Advantages: Free to some extent, can validate using open-source models.
Disadvantages: Performance (only) somewhat inferior to gpt-3.5-turbo.
OpenRouter
Provides access to both open-source and closed-source models, including OpenAI API and Anthropic API, and accepts Visa and MasterCard payments.

Recommended LLMs Chat Service Providers#

ChatGPT
Claude
Poe
Coral | Cohere
HuggingChat
GroqChat

Some Choices for LLMs Models#

Ranking#

LMSys Chatbot Arena Leaderboard - a Hugging Face Space by lmsys
I find this ranking to be relatively credible and valuable. To summarize:
Claude 3 Opus == GPT-4 > GPT-4o > Llama3 70B > Qwen2 72B
For open-source models, those close to GPT-3.5 in performance include
Llama3 70B, Qwen2 72B
For smaller models, consider:
Qwen2 7B (Chinese and English), Llama3 8B

Using Open-Source Models#

Inference and Fine-tuning#

The state-of-the-art is HuggingFace's open-source library Transformers
The website huggingface.co can help with "Understanding how big of a model can fit on your machine," whether a model can run generally depends on its parameter count, for example, Llama-2-7b, which is a 7B parameter model.

Fine-tuning#

The state-of-the-art is hiyouga/LLaMA-Factory: Unify Efficient Fine-Tuning of 100+ LLMs
It provides a large number of open-source models for LoRA and QLoRA fine-tuning. (Currently does not include multimodal models like Llava)
This content is only supported in a Feishu Docs

Inference Only (Quantization)#

The state-of-the-art is Ollama.
It provides a one-line command to install and a one-line command to run LLMs, and directly offers quantized models.
Refer to the library for available models, model recommendations are mentioned above.

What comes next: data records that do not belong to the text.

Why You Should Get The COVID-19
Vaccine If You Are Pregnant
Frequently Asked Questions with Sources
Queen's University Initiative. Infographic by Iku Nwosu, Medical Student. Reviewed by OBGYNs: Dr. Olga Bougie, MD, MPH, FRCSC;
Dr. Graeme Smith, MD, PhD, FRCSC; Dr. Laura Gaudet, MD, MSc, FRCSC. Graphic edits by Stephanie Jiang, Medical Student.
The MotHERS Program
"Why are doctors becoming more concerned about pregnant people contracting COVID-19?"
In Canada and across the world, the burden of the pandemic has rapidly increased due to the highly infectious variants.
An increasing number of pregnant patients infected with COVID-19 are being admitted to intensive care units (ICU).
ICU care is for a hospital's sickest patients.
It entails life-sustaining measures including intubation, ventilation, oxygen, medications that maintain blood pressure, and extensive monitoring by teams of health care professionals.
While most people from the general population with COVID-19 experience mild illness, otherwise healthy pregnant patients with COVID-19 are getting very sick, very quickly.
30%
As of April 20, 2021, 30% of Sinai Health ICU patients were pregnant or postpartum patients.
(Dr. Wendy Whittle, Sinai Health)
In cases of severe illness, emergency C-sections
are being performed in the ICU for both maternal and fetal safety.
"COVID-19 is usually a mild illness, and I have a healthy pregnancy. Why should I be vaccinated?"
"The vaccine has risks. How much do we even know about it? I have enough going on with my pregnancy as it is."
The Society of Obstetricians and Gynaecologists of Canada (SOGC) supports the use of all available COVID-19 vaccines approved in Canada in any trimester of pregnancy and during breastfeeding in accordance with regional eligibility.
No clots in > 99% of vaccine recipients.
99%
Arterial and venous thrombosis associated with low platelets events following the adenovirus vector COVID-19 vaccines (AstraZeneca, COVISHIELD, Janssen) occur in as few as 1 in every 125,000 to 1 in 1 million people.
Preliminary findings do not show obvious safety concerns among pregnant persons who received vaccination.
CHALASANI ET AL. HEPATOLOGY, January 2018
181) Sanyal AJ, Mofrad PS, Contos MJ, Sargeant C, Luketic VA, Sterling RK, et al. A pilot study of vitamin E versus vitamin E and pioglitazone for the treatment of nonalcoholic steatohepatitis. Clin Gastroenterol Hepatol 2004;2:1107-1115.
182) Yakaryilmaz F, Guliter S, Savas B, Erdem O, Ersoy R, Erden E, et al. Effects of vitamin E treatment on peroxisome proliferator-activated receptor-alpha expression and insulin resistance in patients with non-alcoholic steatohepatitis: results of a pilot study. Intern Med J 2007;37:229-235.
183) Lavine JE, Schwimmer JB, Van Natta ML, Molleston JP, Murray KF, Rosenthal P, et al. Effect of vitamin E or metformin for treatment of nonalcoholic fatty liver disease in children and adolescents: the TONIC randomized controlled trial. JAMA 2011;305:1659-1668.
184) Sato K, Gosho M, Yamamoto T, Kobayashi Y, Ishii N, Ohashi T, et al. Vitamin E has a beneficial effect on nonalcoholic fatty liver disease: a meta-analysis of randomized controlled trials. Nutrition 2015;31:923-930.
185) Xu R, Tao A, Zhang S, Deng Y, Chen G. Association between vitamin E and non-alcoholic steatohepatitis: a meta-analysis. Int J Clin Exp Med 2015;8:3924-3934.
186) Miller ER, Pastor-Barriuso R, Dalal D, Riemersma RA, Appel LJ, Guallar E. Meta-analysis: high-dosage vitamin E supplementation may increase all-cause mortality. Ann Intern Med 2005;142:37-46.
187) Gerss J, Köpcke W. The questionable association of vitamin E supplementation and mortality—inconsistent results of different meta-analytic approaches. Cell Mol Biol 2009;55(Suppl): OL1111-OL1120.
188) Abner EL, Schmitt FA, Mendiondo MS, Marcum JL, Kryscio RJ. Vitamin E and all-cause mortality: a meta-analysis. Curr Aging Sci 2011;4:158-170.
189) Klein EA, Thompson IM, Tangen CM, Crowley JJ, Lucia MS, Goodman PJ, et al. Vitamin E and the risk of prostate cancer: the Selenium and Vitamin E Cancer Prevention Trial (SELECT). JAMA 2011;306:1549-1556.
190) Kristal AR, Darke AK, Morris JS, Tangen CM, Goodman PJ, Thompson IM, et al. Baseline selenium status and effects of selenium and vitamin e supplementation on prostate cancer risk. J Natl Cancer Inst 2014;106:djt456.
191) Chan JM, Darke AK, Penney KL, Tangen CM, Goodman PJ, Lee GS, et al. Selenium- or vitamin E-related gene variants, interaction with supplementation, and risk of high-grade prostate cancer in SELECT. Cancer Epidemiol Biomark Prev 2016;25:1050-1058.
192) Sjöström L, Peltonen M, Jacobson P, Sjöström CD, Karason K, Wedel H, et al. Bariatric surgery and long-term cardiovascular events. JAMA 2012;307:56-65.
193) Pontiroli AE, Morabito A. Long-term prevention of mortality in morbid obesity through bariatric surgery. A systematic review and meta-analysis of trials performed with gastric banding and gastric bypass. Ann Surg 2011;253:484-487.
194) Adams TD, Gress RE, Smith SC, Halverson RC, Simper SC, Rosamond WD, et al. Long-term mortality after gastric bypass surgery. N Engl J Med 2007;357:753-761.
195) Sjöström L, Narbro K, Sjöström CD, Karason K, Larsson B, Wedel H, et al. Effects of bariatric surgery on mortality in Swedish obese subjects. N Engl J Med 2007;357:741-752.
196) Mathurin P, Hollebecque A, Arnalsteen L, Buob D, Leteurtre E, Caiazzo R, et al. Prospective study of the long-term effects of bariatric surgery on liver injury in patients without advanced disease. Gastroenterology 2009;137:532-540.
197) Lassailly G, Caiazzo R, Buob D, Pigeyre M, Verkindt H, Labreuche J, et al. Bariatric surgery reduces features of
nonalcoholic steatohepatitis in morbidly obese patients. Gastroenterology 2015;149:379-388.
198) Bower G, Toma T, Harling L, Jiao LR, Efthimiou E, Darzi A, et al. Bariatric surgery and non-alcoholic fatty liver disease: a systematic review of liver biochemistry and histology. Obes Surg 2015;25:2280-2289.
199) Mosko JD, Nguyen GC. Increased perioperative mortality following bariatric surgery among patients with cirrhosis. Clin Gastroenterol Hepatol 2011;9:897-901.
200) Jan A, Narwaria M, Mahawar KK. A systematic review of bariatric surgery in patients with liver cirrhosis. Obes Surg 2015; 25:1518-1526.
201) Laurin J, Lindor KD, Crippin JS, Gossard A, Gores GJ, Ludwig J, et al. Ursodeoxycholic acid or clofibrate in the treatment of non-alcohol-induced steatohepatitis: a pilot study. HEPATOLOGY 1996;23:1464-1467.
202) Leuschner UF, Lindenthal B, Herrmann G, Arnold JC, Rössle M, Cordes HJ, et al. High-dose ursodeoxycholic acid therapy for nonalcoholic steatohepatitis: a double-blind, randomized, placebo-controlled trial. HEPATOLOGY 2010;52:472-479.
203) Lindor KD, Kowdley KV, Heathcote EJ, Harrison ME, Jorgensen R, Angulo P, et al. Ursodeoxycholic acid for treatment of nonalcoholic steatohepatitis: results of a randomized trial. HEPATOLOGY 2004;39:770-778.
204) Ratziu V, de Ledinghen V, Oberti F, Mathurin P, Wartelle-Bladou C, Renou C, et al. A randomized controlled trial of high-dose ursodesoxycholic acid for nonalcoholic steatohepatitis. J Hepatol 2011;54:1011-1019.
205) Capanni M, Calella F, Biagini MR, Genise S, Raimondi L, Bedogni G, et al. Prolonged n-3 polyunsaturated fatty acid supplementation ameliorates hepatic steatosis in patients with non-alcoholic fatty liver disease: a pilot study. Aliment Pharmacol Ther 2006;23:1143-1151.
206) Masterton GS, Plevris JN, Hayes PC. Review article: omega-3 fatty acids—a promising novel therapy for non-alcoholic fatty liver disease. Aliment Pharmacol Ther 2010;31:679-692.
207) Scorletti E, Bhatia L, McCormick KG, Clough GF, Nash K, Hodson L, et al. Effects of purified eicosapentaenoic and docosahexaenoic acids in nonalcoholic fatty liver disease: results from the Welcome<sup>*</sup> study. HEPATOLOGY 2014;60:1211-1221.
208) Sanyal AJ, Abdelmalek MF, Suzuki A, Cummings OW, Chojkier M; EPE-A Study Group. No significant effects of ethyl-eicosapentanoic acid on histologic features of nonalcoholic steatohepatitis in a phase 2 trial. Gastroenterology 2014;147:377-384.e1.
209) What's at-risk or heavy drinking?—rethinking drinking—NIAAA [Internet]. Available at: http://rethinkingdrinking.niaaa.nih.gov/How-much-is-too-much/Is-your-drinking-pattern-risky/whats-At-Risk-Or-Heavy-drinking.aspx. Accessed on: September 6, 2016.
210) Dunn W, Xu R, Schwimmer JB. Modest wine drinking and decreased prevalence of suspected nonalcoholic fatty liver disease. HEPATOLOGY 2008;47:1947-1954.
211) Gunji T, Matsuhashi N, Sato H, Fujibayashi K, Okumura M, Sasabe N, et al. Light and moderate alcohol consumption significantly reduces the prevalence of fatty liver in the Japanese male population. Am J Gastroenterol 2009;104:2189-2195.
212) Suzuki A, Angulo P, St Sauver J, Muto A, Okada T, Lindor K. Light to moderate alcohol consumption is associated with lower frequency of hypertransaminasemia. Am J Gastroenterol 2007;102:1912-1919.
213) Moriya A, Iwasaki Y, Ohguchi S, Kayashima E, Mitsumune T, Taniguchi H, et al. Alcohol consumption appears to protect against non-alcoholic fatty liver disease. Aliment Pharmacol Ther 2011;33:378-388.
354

Process Setup for Projects (Engineering)#

The state-of-the-art is LangChain

Introduction to Open-Source Models#

GPT2
A relatively small model, can be easily fine-tuned on RTX3090, is an economical choice, and is used in many papers.
Llama-3-8b
A reasonably large model, can be fine-tuned with Lora on RTX3090, a choice for most papers.
Qwen-2-7b
Supports Chinese, performance close to Llama3.
Phi-3-mini (3B)
A size of 3B, used for lightweight fine-tuning.